1203 is superbly equipped for the long-distance motor tour. The superior quality accessories include a matched pair of Bleriot bullseye headlamps, Lucas no.644 oil side lamps with starburst etched glass side-lenses and bullseye front lenses, Lucas oil tail-lamps, matching Rotax rear-view mirrors and two-piece cranked windscreen, all these fittings being splendidly silver-plated, significantly reducing cleaning and preparation work required. Dashboard essentials include a petrol pressure gauge, single Elliott speedometer, a motor aneroid barometer, an oil pressure gauge and a Smiths eight-day clock. Audible warning of approach is provided by an Autovox horn along with an off-side wing-mounted Boa Constrictor horn.
The coachwork is superbly liveried in silver and upholstered in dark green, deep-buttoned leather, with dark grey carpets and comes with a tonneau cover and hood envelope. The near-side running board accommodates a generator box while a pair of running board toolboxes accommodate the wheel brace, spanner and other essential tools. The car is equipped with an off-side mounted spare wheel, most practical running-board mats and the door handles and hinges and other fittings are also silver-plated. As the car pre-dates the design by Charles Sykes of the Spirit of Ecstasy, this car carries an Edwardian R.A.C. badge on the radiator cap. Other motor club badges include the Veteran Car Club of Great Britain, Motor Union and Automobile Association. A most practical modification and enhancement for motoring enjoyment is the fitting of an electric starter. Since the photographs in this catalogue were taken an Auster rear screen has been fitted, enhancing comfort for the rear seat passengers.
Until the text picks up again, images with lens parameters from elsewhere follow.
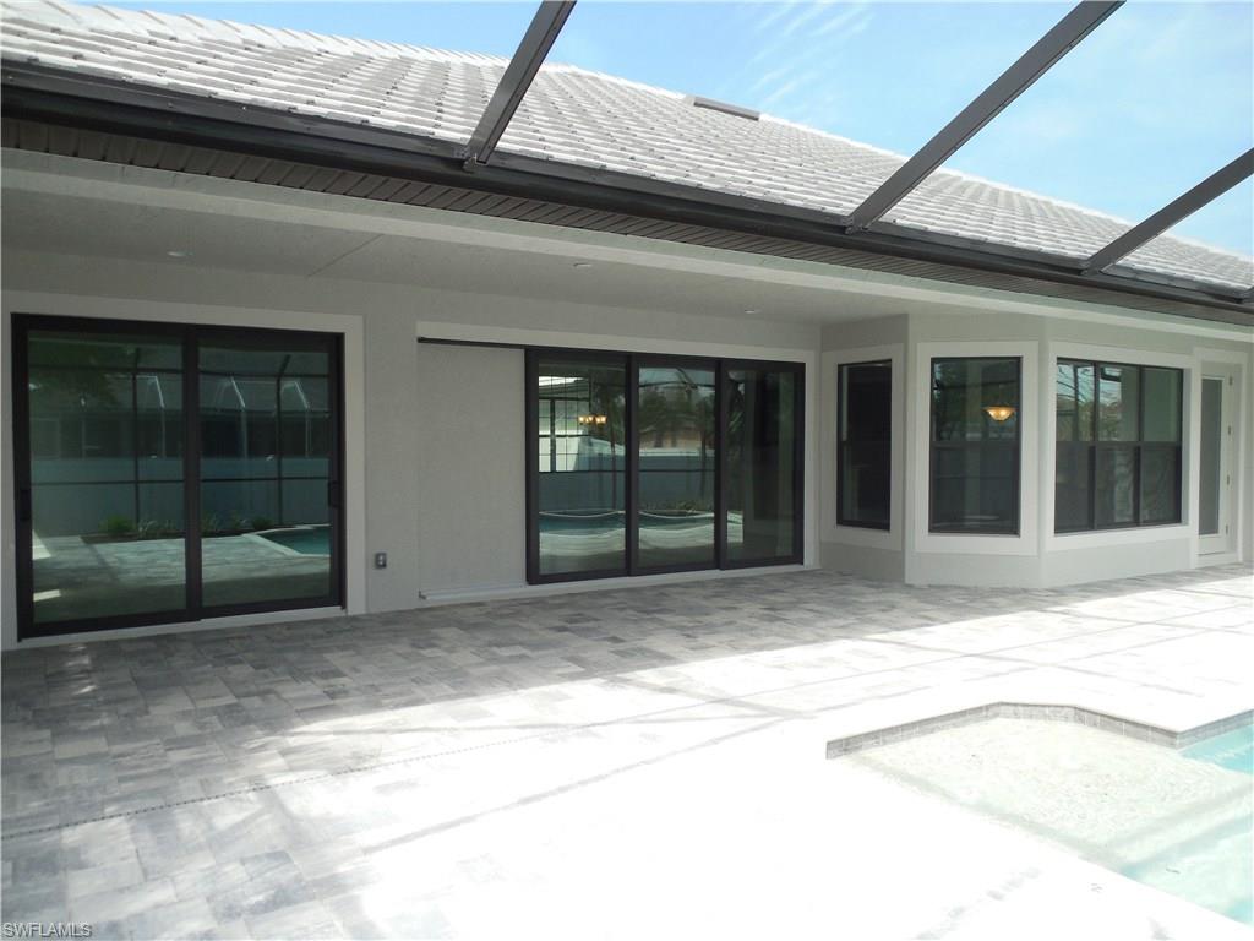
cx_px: 627
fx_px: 906
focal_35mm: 25
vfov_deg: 54.9
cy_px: 470
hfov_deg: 69.4
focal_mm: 4.5
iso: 125
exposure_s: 1/320
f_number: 3.3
In short, here is a car of significant importance which will stand proudly in any of the worlds great car collections and yet a car fully prepared and ready to undertake the most testing journies. Its vendor describes it as a delight to drive and well able to hold its station in modern traffic. Its meticulous owner has commissioned well-known Rolls-Royce specialist, Allan Glew, to prepare the car prior to the sale to ensure that its new owner will derive the same pleasure from 1203 which a succession of Rolls-Royce cognoscenti have clearly also enjoyed over the last 50 or so years. The car comes with V.C.C. Dating Certificate no.1100, together with copies of Factory Order and Build Sheets and detailed records of its restoration.